REQUIREMENT: Among the records, which lines include "Computer"? List them.

DATASET EXCERPTS:
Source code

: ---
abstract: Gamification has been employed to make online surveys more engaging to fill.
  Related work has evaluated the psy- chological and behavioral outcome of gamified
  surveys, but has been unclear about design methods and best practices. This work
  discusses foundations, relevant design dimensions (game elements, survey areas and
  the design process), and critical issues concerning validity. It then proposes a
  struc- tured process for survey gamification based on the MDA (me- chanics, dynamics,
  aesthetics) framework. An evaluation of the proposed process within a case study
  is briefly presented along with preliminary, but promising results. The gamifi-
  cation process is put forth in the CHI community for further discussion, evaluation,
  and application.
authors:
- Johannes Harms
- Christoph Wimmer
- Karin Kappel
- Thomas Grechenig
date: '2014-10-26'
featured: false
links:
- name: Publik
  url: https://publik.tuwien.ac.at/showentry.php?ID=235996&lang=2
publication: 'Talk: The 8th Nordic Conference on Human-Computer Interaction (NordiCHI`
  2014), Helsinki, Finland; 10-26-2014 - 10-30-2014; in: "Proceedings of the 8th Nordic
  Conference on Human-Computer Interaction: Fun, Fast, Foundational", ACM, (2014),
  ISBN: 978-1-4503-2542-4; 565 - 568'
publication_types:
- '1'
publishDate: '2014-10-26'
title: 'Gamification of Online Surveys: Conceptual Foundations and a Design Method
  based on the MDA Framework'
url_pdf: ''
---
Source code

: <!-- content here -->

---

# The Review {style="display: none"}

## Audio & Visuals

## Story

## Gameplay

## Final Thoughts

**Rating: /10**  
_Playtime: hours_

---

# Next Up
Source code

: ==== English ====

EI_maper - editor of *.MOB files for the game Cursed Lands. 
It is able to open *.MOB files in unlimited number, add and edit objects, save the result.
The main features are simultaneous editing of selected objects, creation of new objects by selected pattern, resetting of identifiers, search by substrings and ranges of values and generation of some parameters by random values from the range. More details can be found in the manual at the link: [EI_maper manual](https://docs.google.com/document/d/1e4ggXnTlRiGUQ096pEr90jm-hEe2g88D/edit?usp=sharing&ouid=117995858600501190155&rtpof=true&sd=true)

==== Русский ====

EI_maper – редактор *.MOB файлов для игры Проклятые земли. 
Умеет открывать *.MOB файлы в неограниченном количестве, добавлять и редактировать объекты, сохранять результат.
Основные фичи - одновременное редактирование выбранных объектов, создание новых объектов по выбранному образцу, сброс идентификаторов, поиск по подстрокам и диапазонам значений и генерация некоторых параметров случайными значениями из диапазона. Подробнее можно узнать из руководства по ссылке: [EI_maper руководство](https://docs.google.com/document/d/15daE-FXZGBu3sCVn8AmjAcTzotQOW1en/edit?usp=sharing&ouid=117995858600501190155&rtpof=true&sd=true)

FINISHED EXERCISE:
publication: 'Talk: The 8th Nordic Conference on Human-Computer Interaction (NordiCHI`
  Conference on Human-Computer Interaction: Fun, Fast, Foundational", ACM, (2014),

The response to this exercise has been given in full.